### Activity
From the review below, list every party that the review's comments are written for or copied to.

### Text under study

--

Thanks for your reply.

This document has been reviewed as part of the transport area review team's ongoing effort to review key IETF documents. These comments were written primarily for the transport area directors, but are copied to the document's authors and WG to allow them to address any issues raised and also to the IETF discussion list for information. When done at the time of IETF Last Call, the authors should consider this review as part of the last-call comments they receive. Please always CC _tsv-art@ietf.org_ <mailto:tsv-art@xxxxxxxx> if you reply to or forward this review. I received this document from the viewpoint of the transport and have identified several parts that are unclear in the document. In section 4, you note " The SCIP payload size will vary considerably, especially during SCIP secure session establishment." Vary "considerably" is a vague statement. Given problems with PathMTU, it could be useful to discuss how MTU issues should be handled by SCIP implementations and whether you rely on fragmentation.
[DH] /Add to end of first paragraph in Section 4:/
SCIP implementations SHOULD employ mechanisms to limit payload sizes so as not to exceed the network MTU.

You might add a reference to PathMTU discovery such as RFC4821.

You define an audio payload format and a video payload format. When the two formats are used together, are there RTP synchronization issues as described in section 3.3.4 or RFC8088 that need to be taken into account ? You only mention that clock rates of 8000Hz and 90000Hz SHALL be used for voice and video.

--

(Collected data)
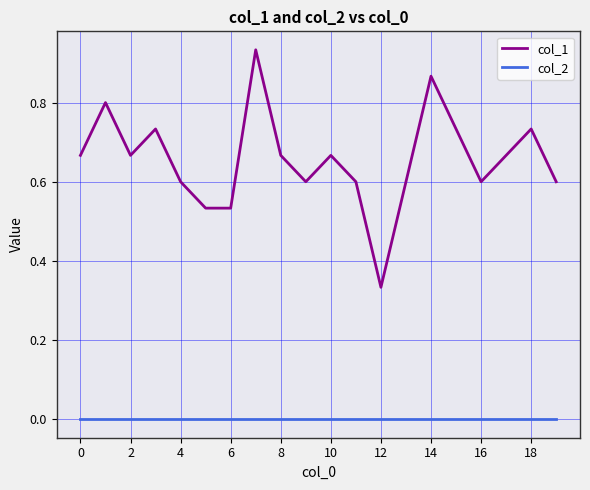

Rank the series by their maximum value, from lowest to highest.

col_2, col_1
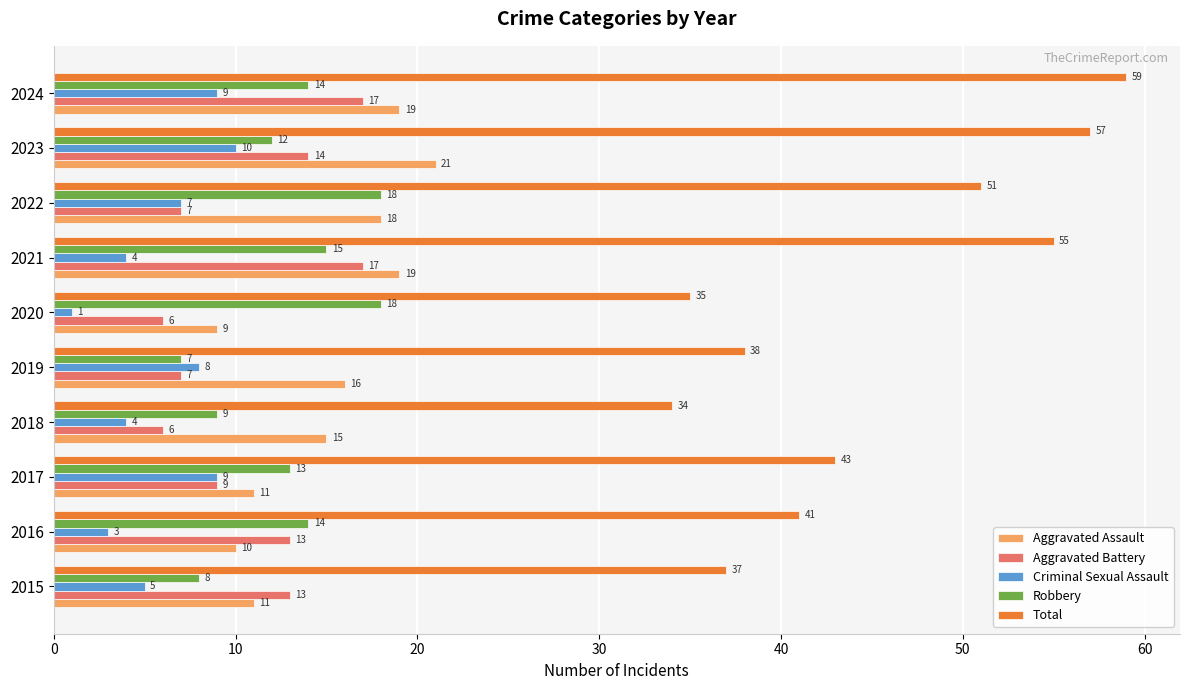

What are all the series names shown in the legend?

Aggravated Assault, Aggravated Battery, Criminal Sexual Assault, Robbery, Total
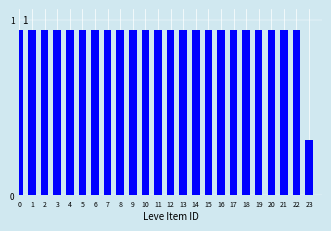

Does the chart contain any negative values?

No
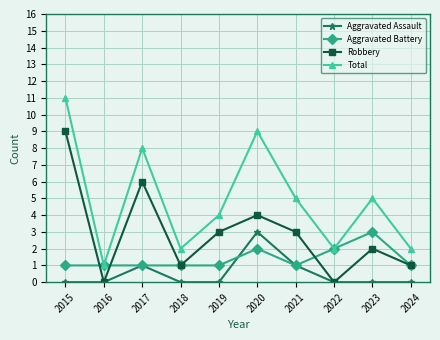

How many categories are shown in the chart?

10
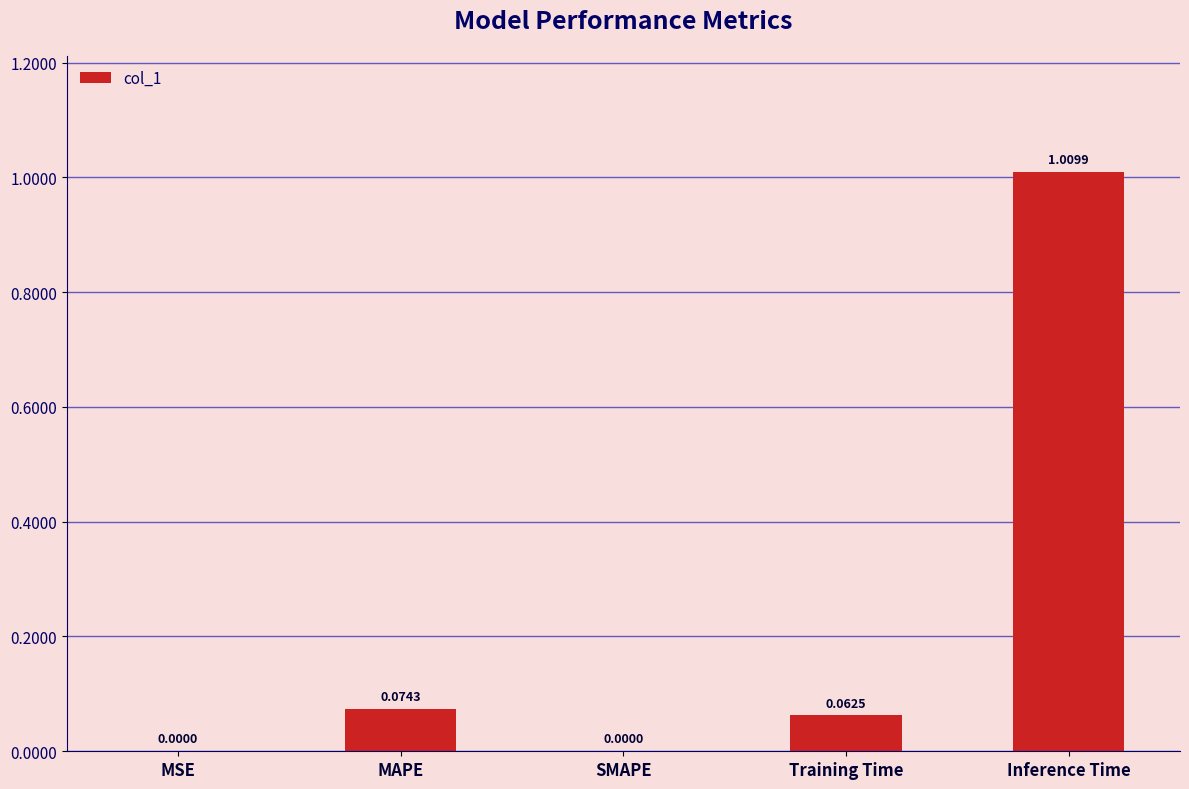

Which has a higher value, MAPE or MSE?

MAPE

--

### The answer
- the transport area directors
- the document's authors
- the document's WG
- the IETF discussion list